Bing Thom is a visionary leader in our community and his work is helping to redefine our downtown core by creating a vibrant, modern city centre. The world-renowned buildings he has created for Surrey–including the Central City development, Simon Fraser University campus, and Surrey City Centre Library–have added beauty and vitality to the area. The iconic buildings are much more than physical structures; they have become the cultural heart of the area, sites of gathering where festivals and community events take place. Many of his innovative and award-winning designs incorporate the beauty of wood, which not only taps into the spirit of the West Coast, but is also a smart environmental choice. His architectural contribution will be remembered as one of the driving forces behind the transformation of Surrey into British Columbia’s next great metropolitan centre.

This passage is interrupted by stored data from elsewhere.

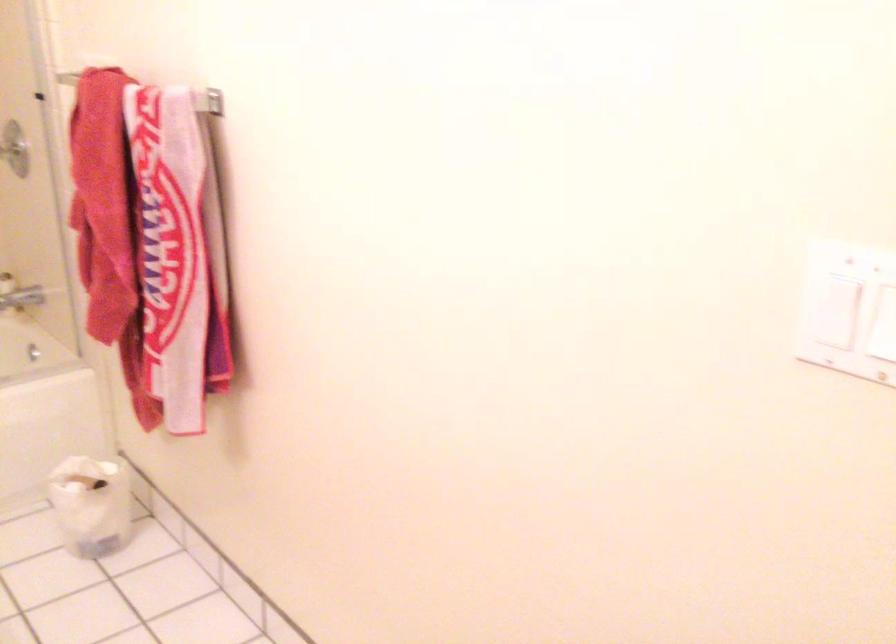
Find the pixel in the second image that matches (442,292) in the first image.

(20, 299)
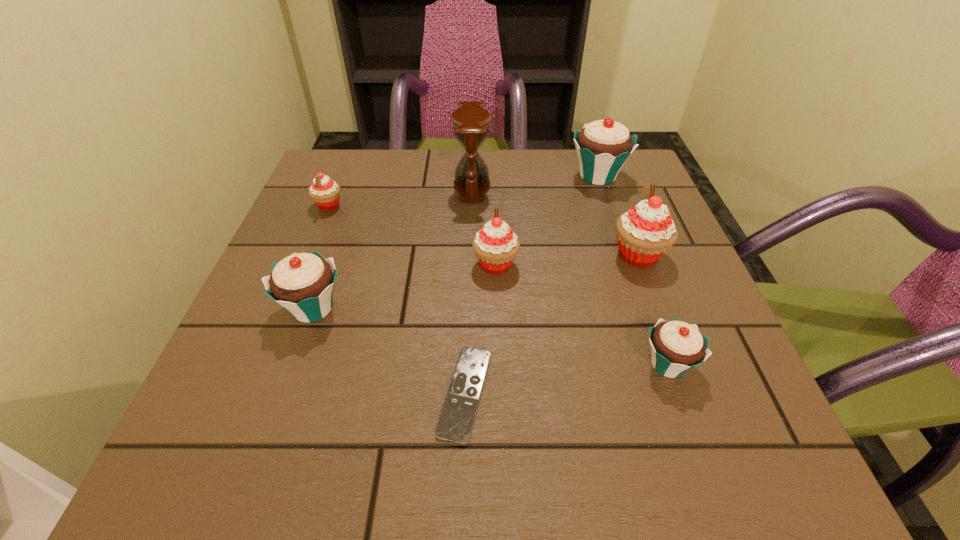
The height and width of the screenshot is (540, 960). Identify the location of the nearest teal cupcake. (676, 346).

Identify the location of the nearest cupcake. This screenshot has width=960, height=540. (676, 346).

Locate an element on the screen. the shortest object is located at coordinates pos(455,424).

Find the location of a particular element. Image resolution: width=960 pixels, height=540 pixels. blank space located on the right of the brown hourglass is located at coordinates (529, 185).

Where is `free space located on the front of the farthest teal cupcake`? free space located on the front of the farthest teal cupcake is located at coordinates (612, 217).

Where is `blank area located 0.290m on the front of the rightmost pink cupcake`? blank area located 0.290m on the front of the rightmost pink cupcake is located at coordinates (700, 420).

This screenshot has height=540, width=960. I want to click on free space located on the front of the second pink cupcake from left to right, so click(497, 309).

This screenshot has height=540, width=960. What are the coordinates of `free space located 0.050m on the right of the second farthest teal cupcake` in the screenshot? It's located at (375, 308).

Where is `vacant point located on the right of the leftmost pink cupcake`? vacant point located on the right of the leftmost pink cupcake is located at coordinates (497, 205).

Image resolution: width=960 pixels, height=540 pixels. What are the coordinates of `vacant area situated 0.340m on the back of the nearest cupcake` in the screenshot? It's located at (614, 214).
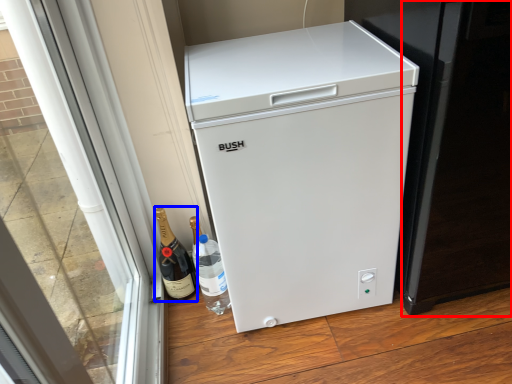
Question: Which object is closer to the camera taking this photo, screen door (highlighted by a red box) or wine (highlighted by a blue box)?

Choices:
 (A) screen door
 (B) wine

Answer: (A)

Dianne Watts is the current Mayor of Surrey, British Columbia.
Bing hired me in Vancouver to work on Robson Square about two years after a job offer from Arthur Erickson’s Toronto office fell through at the last minute, just before I graduated. I was impressed with his sensitivity with respect to that little piece of personal history known as Robson Square, and our friendship remains to this day.
I remember Bing during those heady, extraordinarily busy and stressful years. He would always find time to listen and explore new ideas that kept surfacing in the studio. With a ready laugh, he could bring a discussion, a sketch or a small model to another level before getting on with his other duties. He was always a critical thinker and very astute about a much bigger picture, given the politics of juggling and managing three big influences in the office–the complex urban paradigm that became Robson Square, Arthur (of course), and our client. In this context, Bing gets a lot of deserved credit for the overwhelming success of the project and for pushing a young team of architects to new heights of personal discovery.

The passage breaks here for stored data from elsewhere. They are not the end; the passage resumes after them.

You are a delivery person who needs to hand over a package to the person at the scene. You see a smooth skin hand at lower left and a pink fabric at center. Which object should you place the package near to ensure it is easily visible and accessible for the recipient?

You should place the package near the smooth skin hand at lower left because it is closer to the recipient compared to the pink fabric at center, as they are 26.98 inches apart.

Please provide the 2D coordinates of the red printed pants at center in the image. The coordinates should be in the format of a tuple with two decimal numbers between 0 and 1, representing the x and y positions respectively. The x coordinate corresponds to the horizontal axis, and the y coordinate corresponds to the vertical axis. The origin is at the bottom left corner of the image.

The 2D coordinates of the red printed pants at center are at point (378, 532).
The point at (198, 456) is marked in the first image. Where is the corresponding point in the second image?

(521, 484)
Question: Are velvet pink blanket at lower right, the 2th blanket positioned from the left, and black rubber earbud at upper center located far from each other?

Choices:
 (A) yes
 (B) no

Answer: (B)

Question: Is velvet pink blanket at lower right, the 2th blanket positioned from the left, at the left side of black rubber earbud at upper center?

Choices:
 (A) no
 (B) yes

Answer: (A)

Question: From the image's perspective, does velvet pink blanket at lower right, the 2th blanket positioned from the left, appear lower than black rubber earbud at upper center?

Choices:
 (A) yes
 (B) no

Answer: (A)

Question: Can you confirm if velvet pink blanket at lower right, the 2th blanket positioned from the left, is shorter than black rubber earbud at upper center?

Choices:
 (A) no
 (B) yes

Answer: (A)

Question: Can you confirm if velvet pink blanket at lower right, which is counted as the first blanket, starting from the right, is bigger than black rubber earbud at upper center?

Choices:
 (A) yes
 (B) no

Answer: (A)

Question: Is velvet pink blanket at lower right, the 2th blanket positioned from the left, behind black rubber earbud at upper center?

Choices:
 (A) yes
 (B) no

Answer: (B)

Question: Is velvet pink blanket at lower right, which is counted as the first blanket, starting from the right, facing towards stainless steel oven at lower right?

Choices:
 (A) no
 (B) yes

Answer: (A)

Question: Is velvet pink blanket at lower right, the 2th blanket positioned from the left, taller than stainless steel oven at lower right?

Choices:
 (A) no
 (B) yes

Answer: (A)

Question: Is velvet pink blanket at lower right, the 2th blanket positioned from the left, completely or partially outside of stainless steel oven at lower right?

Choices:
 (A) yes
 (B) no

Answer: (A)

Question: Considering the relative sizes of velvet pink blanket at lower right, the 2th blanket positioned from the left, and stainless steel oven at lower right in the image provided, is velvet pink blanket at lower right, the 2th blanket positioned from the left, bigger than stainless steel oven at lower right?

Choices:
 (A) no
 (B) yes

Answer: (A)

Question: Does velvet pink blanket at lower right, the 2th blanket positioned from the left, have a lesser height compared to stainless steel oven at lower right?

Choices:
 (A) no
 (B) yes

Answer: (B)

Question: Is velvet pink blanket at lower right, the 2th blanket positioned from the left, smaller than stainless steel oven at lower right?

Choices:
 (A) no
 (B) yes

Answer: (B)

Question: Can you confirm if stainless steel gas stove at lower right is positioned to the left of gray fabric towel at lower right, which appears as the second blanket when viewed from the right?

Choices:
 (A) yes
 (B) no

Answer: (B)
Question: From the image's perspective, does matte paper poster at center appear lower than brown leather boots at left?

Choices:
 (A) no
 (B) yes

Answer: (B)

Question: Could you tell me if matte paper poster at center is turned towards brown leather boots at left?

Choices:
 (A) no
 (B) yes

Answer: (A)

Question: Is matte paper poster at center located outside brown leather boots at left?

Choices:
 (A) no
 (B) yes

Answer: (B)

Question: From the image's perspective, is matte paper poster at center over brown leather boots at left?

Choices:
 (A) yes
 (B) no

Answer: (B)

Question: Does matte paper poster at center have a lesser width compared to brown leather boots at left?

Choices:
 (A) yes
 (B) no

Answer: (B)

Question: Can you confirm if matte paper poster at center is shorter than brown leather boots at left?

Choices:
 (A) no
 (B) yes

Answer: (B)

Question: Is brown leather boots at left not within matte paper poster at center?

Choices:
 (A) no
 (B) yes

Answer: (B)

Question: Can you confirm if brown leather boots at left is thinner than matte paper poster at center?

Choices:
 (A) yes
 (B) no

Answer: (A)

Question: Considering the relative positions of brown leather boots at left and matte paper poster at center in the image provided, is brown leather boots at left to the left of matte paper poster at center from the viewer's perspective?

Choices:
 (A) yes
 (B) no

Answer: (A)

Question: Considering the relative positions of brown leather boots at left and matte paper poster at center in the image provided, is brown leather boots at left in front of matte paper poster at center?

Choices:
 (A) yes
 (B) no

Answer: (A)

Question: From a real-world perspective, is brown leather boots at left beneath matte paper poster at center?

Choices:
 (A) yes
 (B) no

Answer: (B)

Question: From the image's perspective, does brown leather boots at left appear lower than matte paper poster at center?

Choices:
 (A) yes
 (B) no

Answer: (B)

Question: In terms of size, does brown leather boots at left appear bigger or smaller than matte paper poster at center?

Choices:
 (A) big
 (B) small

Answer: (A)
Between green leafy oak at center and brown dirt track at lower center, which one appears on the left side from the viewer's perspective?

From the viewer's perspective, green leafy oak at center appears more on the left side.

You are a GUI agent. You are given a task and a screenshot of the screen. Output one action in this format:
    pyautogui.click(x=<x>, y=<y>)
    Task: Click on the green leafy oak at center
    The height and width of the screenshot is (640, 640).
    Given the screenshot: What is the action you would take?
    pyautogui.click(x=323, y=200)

Each time when we have reconnected, Bing seems ageless to me–he harbours a passion for the profession that continually resurfaces in conversation, fuelled by the belief that we are all deeply responsible for changing people’s lives for the better. His proven ability to bring projects to fruition where there are questionable sites, budgets, or political will, is exemplary. It seems to me that his international team of diverse professionals–not coincidentally–carries on an early Erickson tradition of reaching into the culture of various places for inspiration, and complements a life devoted to the improvement of a global society through exemplary work. His selfless giving back to the community through the Bing Thom Architects Foundation is a fitting testament to the powerful impact this architect brings to our profession.
I am proud to know him as a friend and colleague.
Barry Johns is the Executive Director of Design at Group2 Architecture Engineering Ltd. in Edmonton, and is the incoming Chancellor of the RAIC College of Fellows.
“You’re going to have to work for your fee.” That is basically what I remember from our first interview with Bing Thom 20 years ago. “No problem,” I thought. He was one of Vancouver’s elite architects, and we wanted the job.
Working through the process–and not just the projects themselves–has been interesting. To paint a picture of our working relationship, those who know Bing will know of his vision and how he expects the impossible. He will often shamelessly pick on the one who has the most to lose–the structural engineer. When you want to deviate from the tack he is on, you begin to realize there is a certain urgency to capture the direction he is going. This process is, at the same time, a moving target and just when you feel a Eureka moment coming, Bing will say, “Okay, let’s go the other way.” Then it’s back to the drawing board, and you are forced to reach even higher for an idea that you know will finally silence the man. But this process is not completely impossible, and I can recall many pleasurable moments arising from the various structural challenges that we ultimately resolved.
Over time, Bing and I became interested in the old master-builder concept (in our case, he is the master, and I’m the builder). This is how Bing operates. He thinks about the whole picture, and the entire budget is his. The client trusts him with it, and for good reason: he puts the money where it counts. I have seen this many times. He listens closely to builders while bringing a team around him that he can trust. He is compelled to grasp everything about the problem, and he understands that his relationships allow him to achieve such goals. He is fiercely loyal and he pays his bills. Could an engineer ask for more?
Gerald Epp is a Partner in the Vancouver-based structural engineering firm Fast + Epp. He is also President of StructureCraft Builders Inc.